Storm Danielle Huntley (born 24 February 1987) is a Scottish television presenter.

== Early life and education ==
Huntley's first name was chosen from a combination of her mother reading a novel where the lead had this name (A Sparrow Falls by Wilbur Smith) and an electrical storm outside on the day she was born. Her grandmother refused to use this name for some time.

As a toddler, she accidentally poured a kettle of boiling water over herself, causing permanent scarring to her arm, shoulder and neck; she chooses clothing to conceal the scars.

Raised in Bishopbriggs in the northern part of Greater Glasgow, she attended Bishopbriggs High Schoolthen Gordonstoun School in Elgin, Morayshire before taking a degree in politics and economics from the University of Glasgow in 2008. She became involved in the university station's Subcity Radio as well as hospital radio, spent time in London with a local community radio company (OnFM) and took a postgraduate diploma in broadcast journalism from the London College of Communication.

==Television career==
After a period of unpaid work experience, she found work as a researcher with BBC Scotland, became increasingly interested in weather reporting and took a short meteorology course with the Open University.

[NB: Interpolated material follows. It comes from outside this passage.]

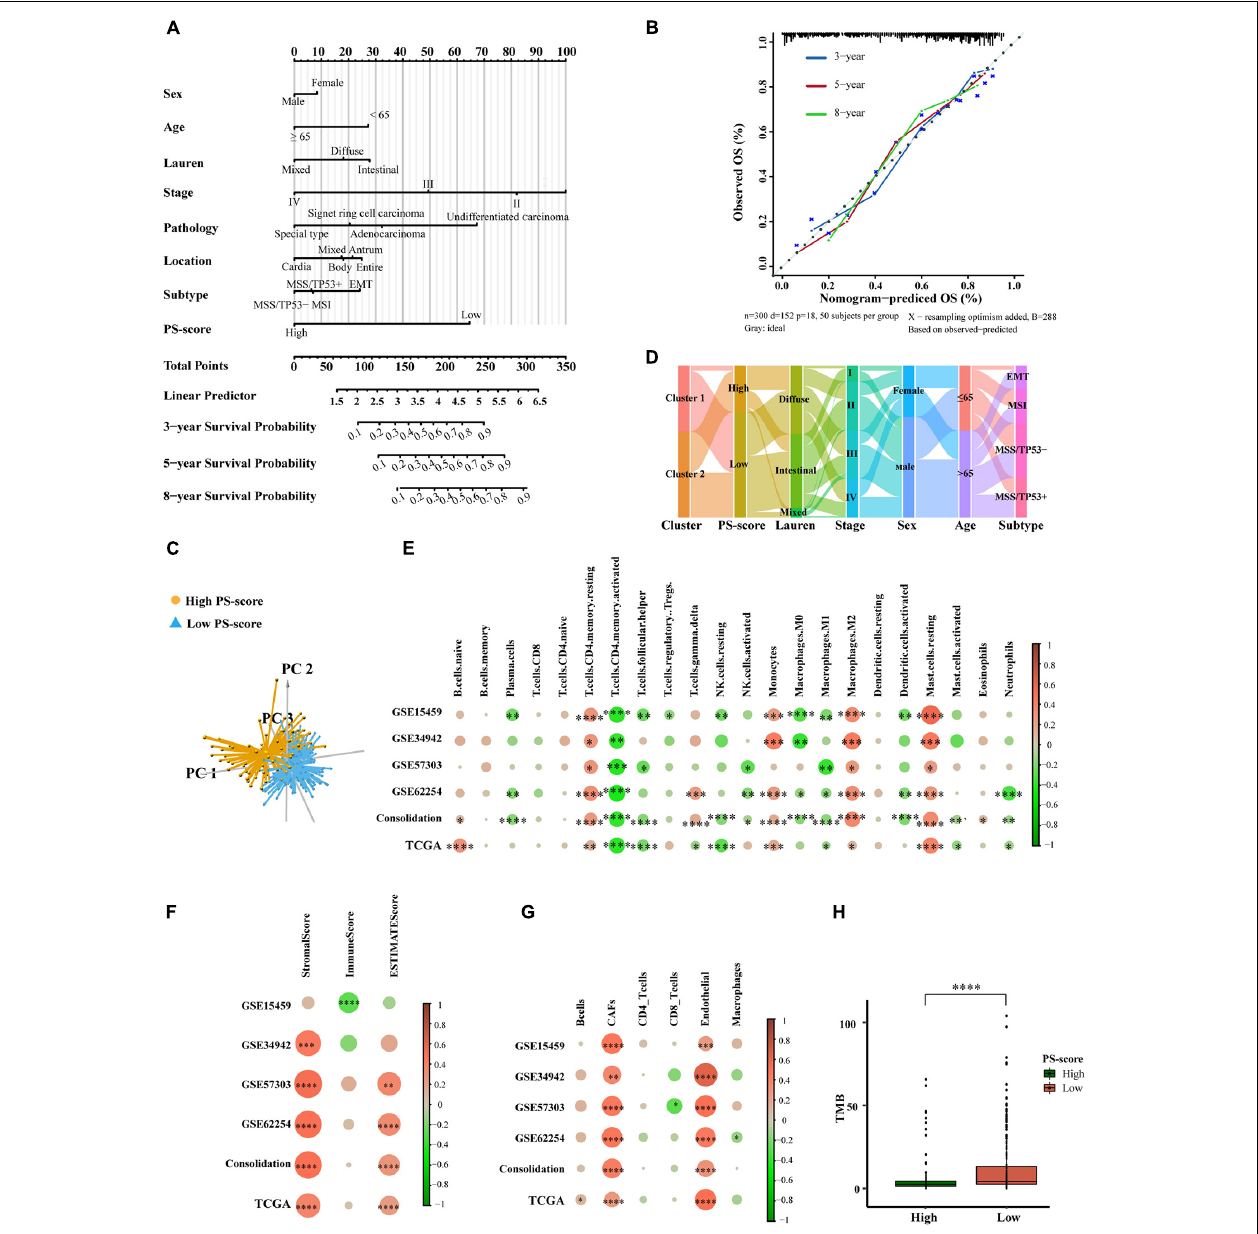
FIGURE 6 | The clinical application value of the PS-score scoring model and TME of different PS-score subgroups. (A) Nomogram for predicting 3, 5, and 8 years overall survival for gastric cancer patients in GSE62254 cohort. (B) Calibration curves of nomograms in terms of the agreement between predicted and observed 3, 5, and 8 years of outcomes in GSE62254 cohort. (C) Principal component analysis for the expression of the PS-score signature genes to distinguish low and high PS-score subgroups in GSE62254 cohort. (D) Alluvial diagram showing the changes of pyroptosis-related clusters, PS-score, Lauren type, TMN staging, sex, age, and ACRG subtypes in GSE62254 cohort. (E–G) The correlation between every type of TME infiltrating cells and PS-score analyzed, respectively, by CIBERSORTx, ESTIMATE score, and EPIC in cohorts (GSE15459, GSE34942, GSE57303, GSE62254, and TCGA-STAD; Consolidation was the cohort consolidating four GEO cohorts) (Spearman test, ∗ P < 0.05; ∗∗ P < 0.01; ∗∗∗ P < 0.001; ∗∗∗∗ P < 0.0001). Sizes of circles represented relevant correlation coefficients. (H) Tumor burden (TMB) of low PS-score subgroup ( n = 215) and high PS-score subgroup ( n = 153) in TCGA-STAD (Wilcox test, ∗∗∗∗ P <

In June 2014 Huntley joined STV's new local STV Glasgow channel, presenting weather forecasts and features on its evening daily Riverside Show.

===Current work===
Since 2015, Huntley has been involved in three shows on British terrestrial television - the seasonal CBeebies show Down on the Farm and The Wright Stuff and its replacement Jeremy Vine. Down on the Farm was nominated for a BAFTA Scotland Award in 2016.

On Channel 5's daily live morning phone-in debate programme The Wright Stuff and its 2018 replacement Jeremy Vine, she is a co-host, screening and introducing callers to the hosts Matthew Wright and Jeremy Vine and reading out viewer correspondence. Since June 2023 she hosts her own solo show from 11:30 (when Vine leaves for his midday BBC Radio 2 programme) through to 12.30, in which she continues the viewer interaction on the topics of the day.

==Personal life==
On 30 October 2020, Huntley announced her engagement to Kerr Okan, lead vocalist of The LaFontaines. They married on 2 September 2021 on the banks of Loch Lomond. Huntley gave birth to their son, Otis, on 11 July 2022.